SUPPLIED PASSAGE -
((

Hardy-Weinberg Equilibrium (HWE) was tested by the exact test to compare the observed genotype frequencies with the expected genotype frequencies within the control subjects.  To investigate the associations of I62V polymorphism with PCV, the allele and genotype frequencies of the SNPs between PCV and controls were compared. To determine whether PCV and nAMD have different genetic risks, the allele frequencies of the SNPs were compared between patients with PCV and nAMD in the studies that included both disorders. The following four odds ratios (ORs) and their 95% confidence intervals (95% CIs) were calculated in each study: OR1 for (GG+GA) versus AA, OR2 for GA versus AA, OR3 for GG versus AA, and OR4 for allele G versus A.
Between-study heterogeneity was assessed by the Q-statistic test and I2 statistic. ,  A P value <0.1 was considered statistically significant for the Q-statistic test.  I2 ranges between 0% and 100% (where a value of 0% represents no heterogeneity) and larger values represent increasing heterogeneity. The fixed-effects estimates were described in the text for originally homogenous or post hoc homogenized datasets. If there was evidence of between-study heterogeneity, random-effects estimates were described. , .

))

Camera pose estimation data
((

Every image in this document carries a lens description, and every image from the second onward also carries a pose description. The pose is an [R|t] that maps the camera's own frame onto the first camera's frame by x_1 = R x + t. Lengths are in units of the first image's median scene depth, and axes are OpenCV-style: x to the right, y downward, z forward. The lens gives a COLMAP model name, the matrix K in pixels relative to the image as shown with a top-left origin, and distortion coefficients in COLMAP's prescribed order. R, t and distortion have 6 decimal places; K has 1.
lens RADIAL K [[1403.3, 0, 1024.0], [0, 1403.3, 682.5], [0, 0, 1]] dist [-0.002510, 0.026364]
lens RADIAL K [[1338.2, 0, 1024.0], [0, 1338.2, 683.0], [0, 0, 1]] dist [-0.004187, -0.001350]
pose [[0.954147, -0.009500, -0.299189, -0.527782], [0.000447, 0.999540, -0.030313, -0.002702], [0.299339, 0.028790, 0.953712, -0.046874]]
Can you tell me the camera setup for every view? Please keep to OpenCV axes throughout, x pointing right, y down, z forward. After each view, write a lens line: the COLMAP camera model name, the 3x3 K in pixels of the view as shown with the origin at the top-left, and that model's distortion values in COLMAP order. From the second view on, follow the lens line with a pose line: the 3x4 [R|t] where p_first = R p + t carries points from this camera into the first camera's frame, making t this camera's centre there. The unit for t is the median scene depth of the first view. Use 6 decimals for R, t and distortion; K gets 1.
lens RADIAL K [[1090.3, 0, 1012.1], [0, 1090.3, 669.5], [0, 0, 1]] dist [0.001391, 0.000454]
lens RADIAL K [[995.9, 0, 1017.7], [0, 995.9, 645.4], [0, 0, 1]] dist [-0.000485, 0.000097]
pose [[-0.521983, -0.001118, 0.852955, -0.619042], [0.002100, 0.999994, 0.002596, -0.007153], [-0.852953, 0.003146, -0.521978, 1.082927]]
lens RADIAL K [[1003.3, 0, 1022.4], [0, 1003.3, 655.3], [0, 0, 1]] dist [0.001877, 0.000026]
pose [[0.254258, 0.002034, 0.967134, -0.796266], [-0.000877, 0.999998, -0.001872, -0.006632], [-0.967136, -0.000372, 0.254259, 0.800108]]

))

PROMPT 1 -
In the text on the I62V polymorphism study methods, what P value counted as statistically significant for the Q-statistic test?
PROMPT 2 -
Write the next part of the text on the I62V polymorphism study methods, picking up right after its last sentence.
You won't need the listing for any of this.

OUTPUT 1 -
A P value below 0.1.

OUTPUT 2 -
To assess the publication bias and small-study bias, a funnel plot of the data was applied. In addition, Egger’s test was used to detect publication bias.  A leave-one-out sensitivity analysis was performed by iteratively removing 1 study at a time to confirm that our findings were not driven by any single study. Cumulative meta-analysis was performed to evaluate the accumulation of evidence on the association between CFH I62V and PCV. The results of individual studies were pooled using the software Review Manager (version 5.2, the Cochrane Collaboration, Oxford, England; available at: http://ims.cochrane.org/revman. Accessed June 30, 2013). All other statistical analysises were performed using Stata software (version 11.0; Stata Corporation, College Station, TX). All tests were 2-tailed. A P value <0.05 was considered statistically significant except for the test of between-study heterogeneity.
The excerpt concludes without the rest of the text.